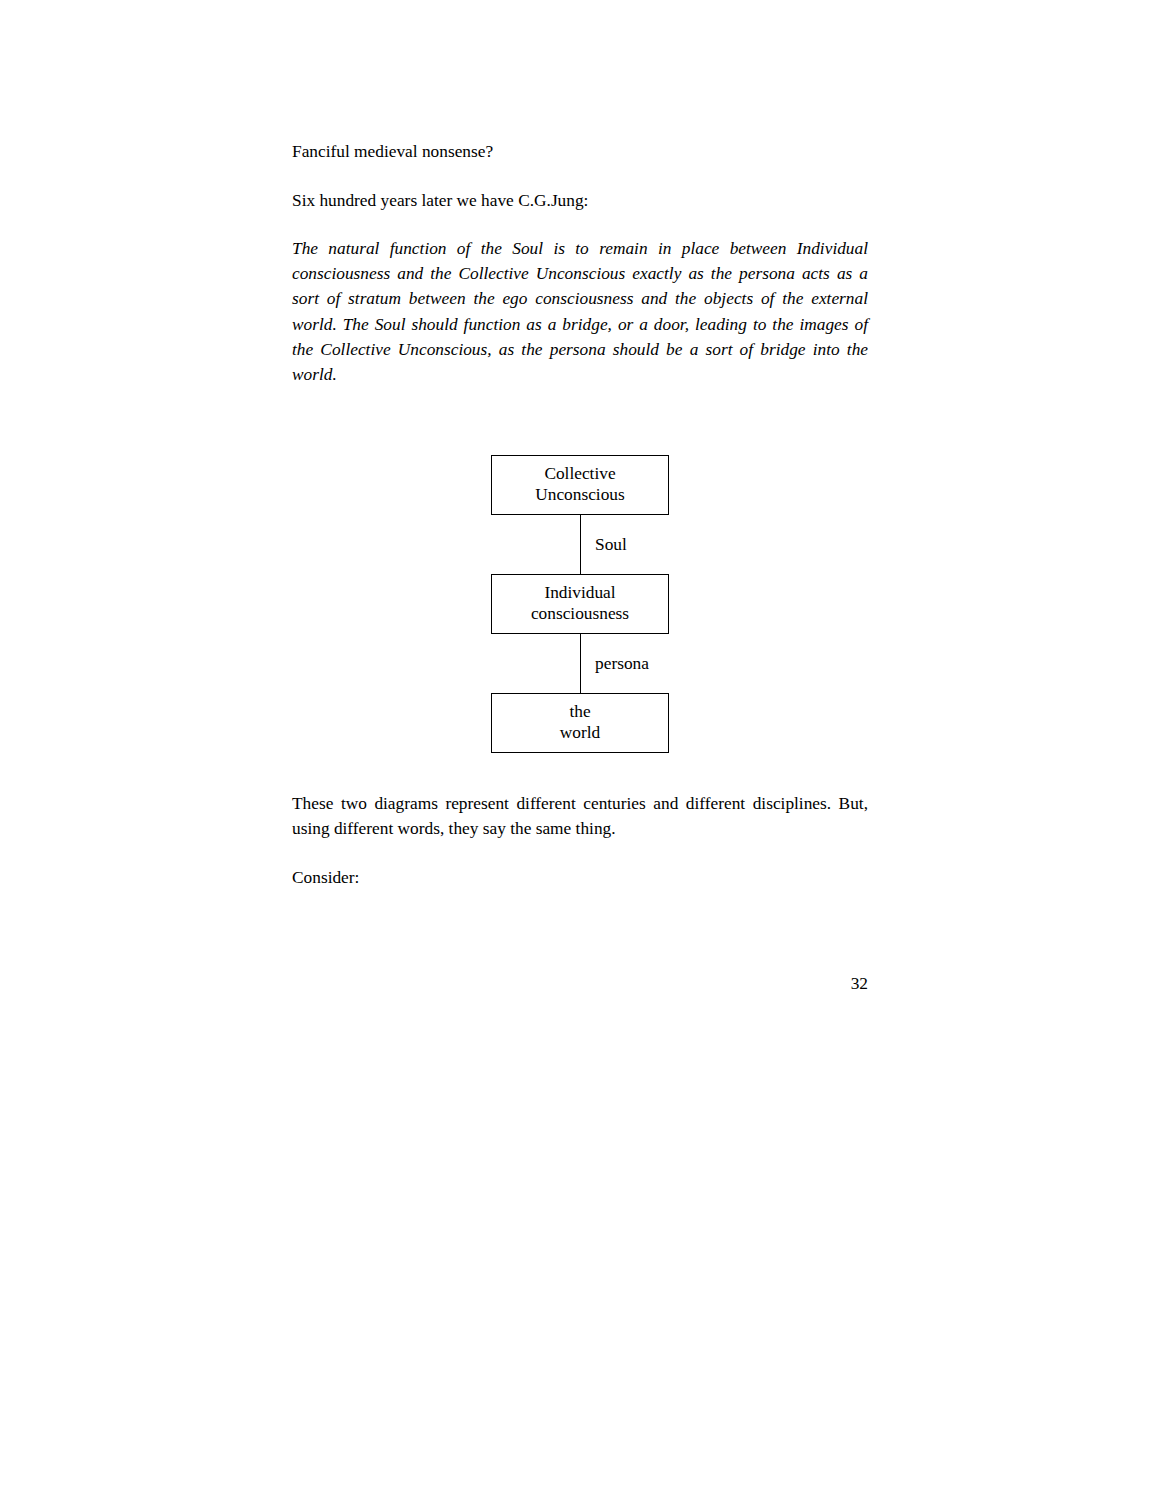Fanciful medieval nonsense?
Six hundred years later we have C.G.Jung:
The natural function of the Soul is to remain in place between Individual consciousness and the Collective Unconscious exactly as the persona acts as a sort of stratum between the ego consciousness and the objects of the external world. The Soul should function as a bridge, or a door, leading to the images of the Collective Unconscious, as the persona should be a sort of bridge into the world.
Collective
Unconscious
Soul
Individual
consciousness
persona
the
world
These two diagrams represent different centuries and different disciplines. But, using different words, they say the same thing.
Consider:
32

-.-.-

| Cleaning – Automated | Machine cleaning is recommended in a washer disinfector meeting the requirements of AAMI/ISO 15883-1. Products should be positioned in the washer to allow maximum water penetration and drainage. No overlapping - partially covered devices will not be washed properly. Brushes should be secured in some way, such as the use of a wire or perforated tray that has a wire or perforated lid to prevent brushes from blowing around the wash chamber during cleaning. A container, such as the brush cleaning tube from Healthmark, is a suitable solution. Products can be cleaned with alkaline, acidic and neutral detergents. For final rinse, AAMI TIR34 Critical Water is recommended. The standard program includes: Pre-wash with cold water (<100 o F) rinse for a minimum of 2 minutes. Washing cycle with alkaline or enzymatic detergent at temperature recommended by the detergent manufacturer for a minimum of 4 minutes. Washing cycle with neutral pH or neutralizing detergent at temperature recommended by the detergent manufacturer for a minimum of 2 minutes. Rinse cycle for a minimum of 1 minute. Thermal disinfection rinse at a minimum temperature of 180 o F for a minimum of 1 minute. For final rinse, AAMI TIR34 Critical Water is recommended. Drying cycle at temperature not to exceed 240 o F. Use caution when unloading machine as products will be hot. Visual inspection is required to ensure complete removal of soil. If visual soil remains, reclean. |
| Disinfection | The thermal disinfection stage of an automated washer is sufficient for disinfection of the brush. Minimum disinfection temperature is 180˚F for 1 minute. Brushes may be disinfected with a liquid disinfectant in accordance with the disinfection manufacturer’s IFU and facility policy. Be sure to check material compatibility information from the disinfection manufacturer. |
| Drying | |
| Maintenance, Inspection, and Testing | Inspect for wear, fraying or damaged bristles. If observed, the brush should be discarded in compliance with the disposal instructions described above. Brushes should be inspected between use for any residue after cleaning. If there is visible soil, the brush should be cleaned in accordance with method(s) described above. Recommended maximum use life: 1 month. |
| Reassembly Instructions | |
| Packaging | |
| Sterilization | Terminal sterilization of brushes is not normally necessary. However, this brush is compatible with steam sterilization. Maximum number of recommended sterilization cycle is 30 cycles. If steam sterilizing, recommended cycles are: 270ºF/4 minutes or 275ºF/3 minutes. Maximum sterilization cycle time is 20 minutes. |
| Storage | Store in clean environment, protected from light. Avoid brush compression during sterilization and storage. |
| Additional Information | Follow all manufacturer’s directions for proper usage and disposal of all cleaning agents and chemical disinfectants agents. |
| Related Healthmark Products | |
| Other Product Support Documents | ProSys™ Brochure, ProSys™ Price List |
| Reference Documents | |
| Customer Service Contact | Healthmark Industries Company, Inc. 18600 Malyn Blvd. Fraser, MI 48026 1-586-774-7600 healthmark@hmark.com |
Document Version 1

-.-.-

§ WHAT YOU WILL DO:
Using the entries above, tally how many lines have the word "Documents" in them; write the number and nothing more.

§ WRITTEN ANSWER:
2